Les Sonate a 2, 3, 4 e 5 stromenti a arco & altri, publiées en 1682 à Nuremberg, de Johann Rosenmüller, 1617 – 1684, composent une œuvre instrumentale comparable à un ensemble de Suites par leur structure marquée d’une alternance de mouvements en contraste par la vitesse et le rythme, mais la référence à la danse qui était constituante des Sonates de 1667 en est absente. D’une densité et d’une profonde force expressive, elles rassemblent un certain nombre de qualités rassemblées au sein du parcours musical du compositeur.
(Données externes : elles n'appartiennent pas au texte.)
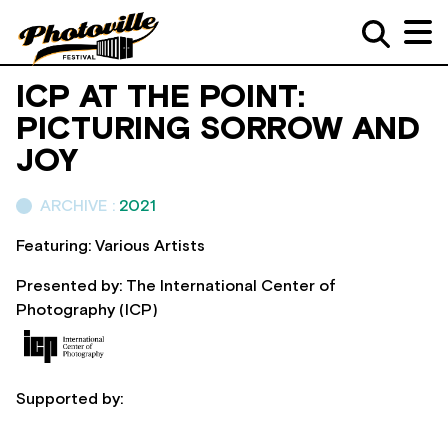
ICP AT THE POINT:
PICTURING SORROW AND
JOY
ARCHIVE :
2021
Featuring: Various Artists
Presented by: The International Center of
Photography (ICP)
Supported by: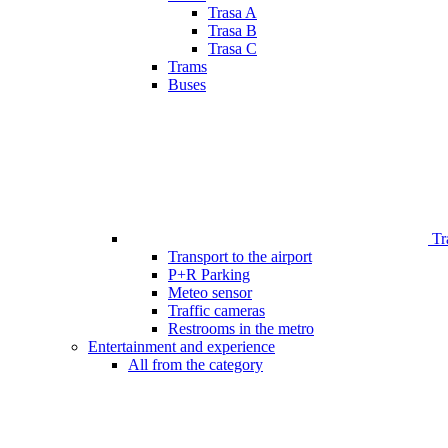
Trasa A
Trasa B
Trasa C
Trams
Buses
Tr
Transport to the airport
P+R Parking
Meteo sensor
Traffic cameras
Restrooms in the metro
Entertainment and experience
All from the category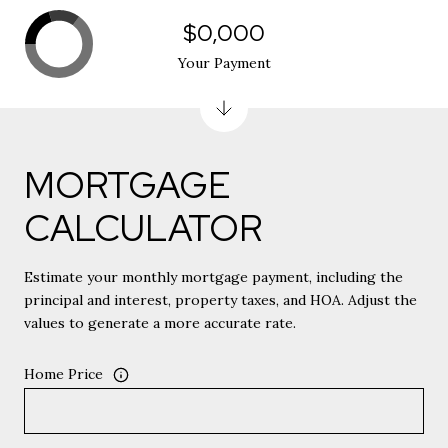
$0,000
Your Payment
MORTGAGE
CALCULATOR
Estimate your monthly mortgage payment, including the
principal and interest, property taxes, and HOA. Adjust the
values to generate a more accurate rate.
Home Price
L’écoute de ces pièces fait entendre un propos d’une intensité dramatique et spirituelle. Les habiletés contrapuntiques et la profondeur du répertoire germanique se mêlent au pouvoir expressif de la tradition italienne. Un foisonnement d’idées mélodiques touchantes à toutes les voix tisse une écriture polyphonique serrée, avec une unité thématique entre les mouvements, dans un jeu harmonique aux dissonances parfois audacieuses, telle la Sonata settima a 4, en ré mineur, avec l’expression d’une sensibilité toute en couleurs et en émotions sonores, d’une grâce et d’une sensualité qui animent d’un mouvement continuel la texture du contrepoint et donnent à ces Sonates un caractère de véritable récit théâtral. La fantaisie singulière de Rosenmüller déploie une exubérance mélodique avec une importance égale confiée à chaque partie. Les chromatismes, les harmonies riches, les contrastes de rythme conséquents à la diversité des motifs rythmiques, les passages entre rythmes binaires ou ternaires, ouvrent à l’expression d’affetti dans la proximité du langage vénitien, tel celui de Giovanni Legrenzi entre autres maîtres de la musique du XVIIè de l’Italie du Nord. D’une sonate à l’autre, la diversité étonne au sein de l’oeuvre, et avec parfois une grande économie de moyens, comme dans la Sonata seconda 2, en mi mineur, dans une invention continuelle et fascinante.
Les 12 Sonates sont jouées par un nombre croissant d’instruments à cordes frottées, aux deux violons s’adjoignent un alto, une viole de gambe et un violone, au fur et à mesure des pièces qui composent le recueil, avec la basse continue au clavecin ou à l’orgue. Mais l’Ensemble Masques a choisi un autre agencement que celui de l’ensemble publié dans le parcours de cette suite de Sonates, et le choix souligne l’inventivité. De cette présence sonore avec une réelle vivacité riche d’affetti, parfois d’une grande douceur comme on l’entend dans la Sonata terza a 2, en ré mineur, résulte une véritable joie à la découverte de ces mélodies émouvantes qui se dessinent en tous sens. Avec une grande clarté de la richesse contrapuntique et harmonique dans l’architecture de ces Sonates, les interprètes à chaque instrument jouent avec finesse et avec une virtuosité que l’on oublie pour le goût d’un jeu, ou d’un geste d’une grande pertinence au service d’une œuvre pleine d’intensité et d’émotion.